→ **解くべき課題**
**A.** 本文をもとに、次の問いに答えてください。
(i) CANCELリクエストに対して送信されるレスポンスは何番ですか。
(ii) SIPサーブレットが送信したINVITEに4xx、5xxまたは6xxレスポンスが返されたとき、Oracle WebLogic Server SIP Containerが自動的に作成して送信するものは何ですか。
(iii) 送信されたメッセージの再送信が規定されているのは、どのようなトランスポートが使われている場合ですか。
**B.** 本文によると、Oracle WebLogic Server SIP Containerは有効なCANCELリクエストを受信したときにいくつかの処理を実行します。その処理をすべて挙げてください。

CANCELへのレスポンス - Oracle WebLogic Server SIP ContainerはCANCELリクエストを受信すると、そのリクエストが有効なら次のプロセスを実行します。
CANCELリクエストに対して200レスポンスを送信します。
取消し対象のINVITEリクエストに対して487レスポンスを送信します。
SIPサーブレット上でdoCancelメソッドを呼び出します。これにより、アプリケーションはdoCancelメソッド内でプロセスを中止することができ、明示的にレスポンスを返す必要がなくなります。
INVITEへのエラー・レスポンスに対してACKを送信 - SIPサーブレットによって送信されたINVITEに対して4xx、5xxまたは6xxレスポンスが返されたとき、Oracle WebLogic Server SIP Containerは自動的にACKを作成して送信します。なぜなら、ACKはSIPシーケンスでのみ必要であり、SIPサーブレットはこれを必要としないからです。
SIPサーブレットがINVITEへの4xx、5xx、または6xxレスポンスを送信した場合は、そのレスポンスに対するACKを決して受信することはありません。
UDP使用時の再送信プロセス - SIPでは、UDPなどの信頼性の低いトランスポートが使われている場合に、送信されたメッセージが再送信されることが規定されています。Oracle WebLogic Server SIP Containerは、この仕様に従って再送信プロセスを自動的に実行します。

→ **抜粋データ**
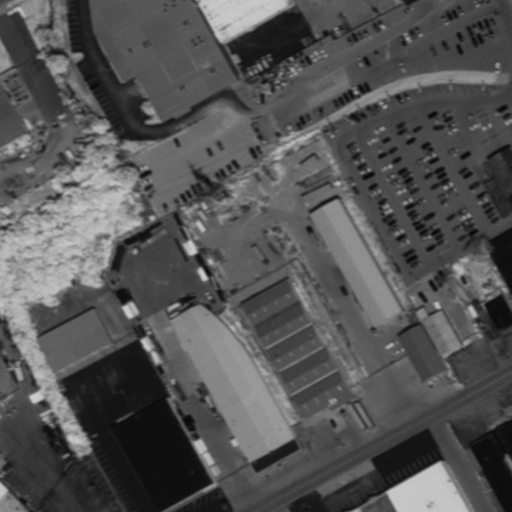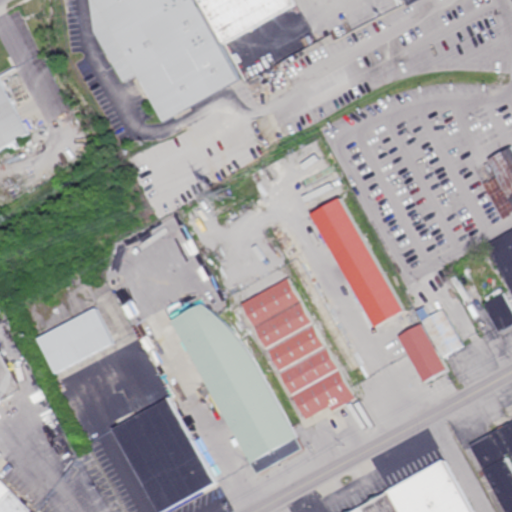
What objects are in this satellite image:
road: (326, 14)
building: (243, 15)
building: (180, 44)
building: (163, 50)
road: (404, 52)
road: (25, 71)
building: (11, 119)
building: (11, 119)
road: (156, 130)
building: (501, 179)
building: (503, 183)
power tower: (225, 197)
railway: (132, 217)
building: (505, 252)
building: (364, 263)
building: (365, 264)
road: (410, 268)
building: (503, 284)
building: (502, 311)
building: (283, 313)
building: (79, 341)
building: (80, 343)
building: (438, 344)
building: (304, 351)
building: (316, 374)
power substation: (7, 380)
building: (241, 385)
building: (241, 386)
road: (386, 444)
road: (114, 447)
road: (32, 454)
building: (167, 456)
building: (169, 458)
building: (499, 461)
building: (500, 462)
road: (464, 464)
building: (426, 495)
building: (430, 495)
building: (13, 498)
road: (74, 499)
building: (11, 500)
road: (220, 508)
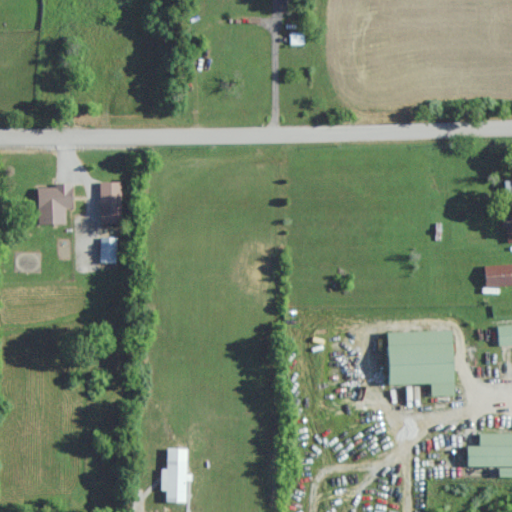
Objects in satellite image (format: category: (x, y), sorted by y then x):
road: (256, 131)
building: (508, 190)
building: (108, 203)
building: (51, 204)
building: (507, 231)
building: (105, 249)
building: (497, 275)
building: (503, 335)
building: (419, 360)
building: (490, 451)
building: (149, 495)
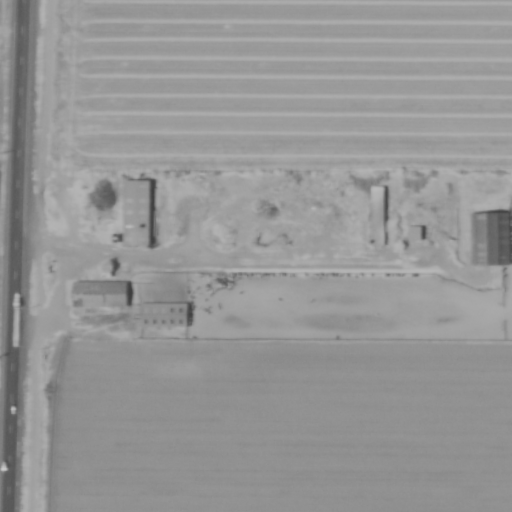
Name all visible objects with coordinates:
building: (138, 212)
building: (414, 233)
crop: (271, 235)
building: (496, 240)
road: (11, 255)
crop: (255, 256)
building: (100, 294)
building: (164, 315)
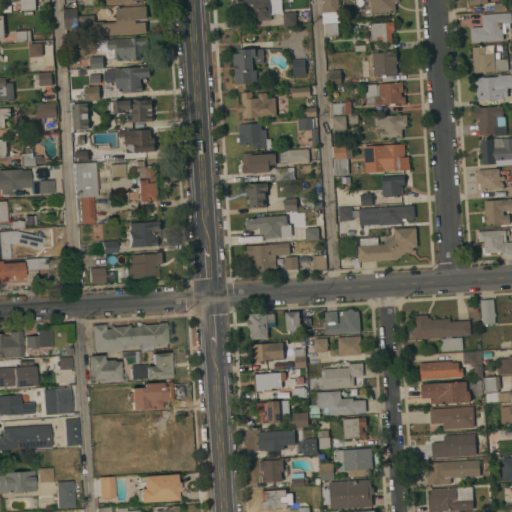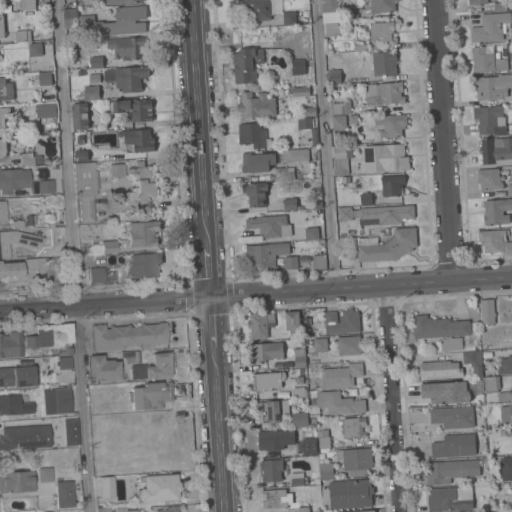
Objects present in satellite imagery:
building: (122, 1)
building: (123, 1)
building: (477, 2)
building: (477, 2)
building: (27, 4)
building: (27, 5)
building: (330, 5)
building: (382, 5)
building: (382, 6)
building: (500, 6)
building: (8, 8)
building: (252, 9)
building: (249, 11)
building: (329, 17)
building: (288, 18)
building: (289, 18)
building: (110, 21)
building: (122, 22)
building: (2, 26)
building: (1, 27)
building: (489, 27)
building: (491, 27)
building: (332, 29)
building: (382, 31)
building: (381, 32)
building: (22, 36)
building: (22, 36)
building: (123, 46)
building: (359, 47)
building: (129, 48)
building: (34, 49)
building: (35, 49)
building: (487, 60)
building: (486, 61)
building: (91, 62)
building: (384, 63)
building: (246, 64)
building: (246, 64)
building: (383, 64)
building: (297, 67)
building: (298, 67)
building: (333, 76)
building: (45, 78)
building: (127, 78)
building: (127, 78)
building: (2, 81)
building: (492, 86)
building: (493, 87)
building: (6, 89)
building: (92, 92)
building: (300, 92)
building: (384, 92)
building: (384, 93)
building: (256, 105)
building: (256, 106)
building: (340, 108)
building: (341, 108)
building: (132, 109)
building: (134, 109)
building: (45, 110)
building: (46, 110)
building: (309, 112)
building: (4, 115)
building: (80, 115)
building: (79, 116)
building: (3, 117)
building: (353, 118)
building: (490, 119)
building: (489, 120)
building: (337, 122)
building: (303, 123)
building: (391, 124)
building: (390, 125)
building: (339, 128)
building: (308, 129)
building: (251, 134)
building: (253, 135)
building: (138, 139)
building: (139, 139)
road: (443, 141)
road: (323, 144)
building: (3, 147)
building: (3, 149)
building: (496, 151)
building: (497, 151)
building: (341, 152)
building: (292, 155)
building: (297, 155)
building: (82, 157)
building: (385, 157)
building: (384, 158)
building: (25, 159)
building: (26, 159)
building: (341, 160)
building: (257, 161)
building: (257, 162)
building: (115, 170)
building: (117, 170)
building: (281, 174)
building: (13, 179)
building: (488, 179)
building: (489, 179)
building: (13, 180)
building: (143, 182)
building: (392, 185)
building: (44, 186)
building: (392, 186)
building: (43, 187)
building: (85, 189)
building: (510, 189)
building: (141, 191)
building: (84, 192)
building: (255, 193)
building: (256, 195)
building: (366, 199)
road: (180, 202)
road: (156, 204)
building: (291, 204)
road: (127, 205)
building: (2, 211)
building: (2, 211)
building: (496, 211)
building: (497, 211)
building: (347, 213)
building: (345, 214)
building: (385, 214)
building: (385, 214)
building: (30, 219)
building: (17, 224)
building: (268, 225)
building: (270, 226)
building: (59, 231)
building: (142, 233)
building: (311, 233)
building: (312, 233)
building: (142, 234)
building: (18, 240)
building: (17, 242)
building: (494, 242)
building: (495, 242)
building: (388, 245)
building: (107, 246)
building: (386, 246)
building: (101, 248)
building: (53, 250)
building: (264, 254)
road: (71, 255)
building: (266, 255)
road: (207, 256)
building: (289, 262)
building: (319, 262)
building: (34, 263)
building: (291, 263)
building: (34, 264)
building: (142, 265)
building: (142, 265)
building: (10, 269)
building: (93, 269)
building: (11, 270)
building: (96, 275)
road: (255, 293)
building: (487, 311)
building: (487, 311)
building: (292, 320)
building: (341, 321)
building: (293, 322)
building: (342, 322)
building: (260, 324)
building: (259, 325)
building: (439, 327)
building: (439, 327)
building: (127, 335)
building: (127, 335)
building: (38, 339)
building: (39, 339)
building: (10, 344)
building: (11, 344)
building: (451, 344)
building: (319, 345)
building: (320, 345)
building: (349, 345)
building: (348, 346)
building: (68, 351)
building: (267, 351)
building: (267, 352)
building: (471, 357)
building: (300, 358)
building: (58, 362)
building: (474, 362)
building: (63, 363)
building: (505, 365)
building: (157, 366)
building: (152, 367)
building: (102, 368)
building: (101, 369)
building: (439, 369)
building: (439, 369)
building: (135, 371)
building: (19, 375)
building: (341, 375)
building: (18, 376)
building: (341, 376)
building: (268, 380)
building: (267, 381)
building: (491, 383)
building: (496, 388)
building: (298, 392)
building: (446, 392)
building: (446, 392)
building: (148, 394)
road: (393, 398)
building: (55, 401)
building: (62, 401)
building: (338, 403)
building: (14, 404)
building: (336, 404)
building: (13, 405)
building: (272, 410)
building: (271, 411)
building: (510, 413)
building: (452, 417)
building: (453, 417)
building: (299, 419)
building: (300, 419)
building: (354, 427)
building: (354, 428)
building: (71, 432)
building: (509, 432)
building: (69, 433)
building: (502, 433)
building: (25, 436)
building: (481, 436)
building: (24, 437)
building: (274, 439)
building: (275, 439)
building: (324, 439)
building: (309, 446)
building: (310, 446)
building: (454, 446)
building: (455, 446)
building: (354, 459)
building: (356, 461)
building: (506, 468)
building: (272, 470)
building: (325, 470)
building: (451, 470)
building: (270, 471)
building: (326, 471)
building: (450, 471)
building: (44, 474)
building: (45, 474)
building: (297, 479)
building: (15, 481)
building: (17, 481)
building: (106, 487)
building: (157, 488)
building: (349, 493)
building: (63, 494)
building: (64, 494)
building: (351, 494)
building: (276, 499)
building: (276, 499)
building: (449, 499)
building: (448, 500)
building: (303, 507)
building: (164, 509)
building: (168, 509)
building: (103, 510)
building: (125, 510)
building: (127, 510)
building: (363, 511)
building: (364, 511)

→ **各課題の解答**
**A.**
(i) 200レスポンス
(ii) ACK
(iii) UDPなどの信頼性の低いトランスポートが使われている場合

**B.**
・CANCELリクエストに対して200レスポンスを送信する。
・取消し対象のINVITEリクエストに対して487レスポンスを送信する。
・SIPサーブレット上でdoCancelメソッドを呼び出す。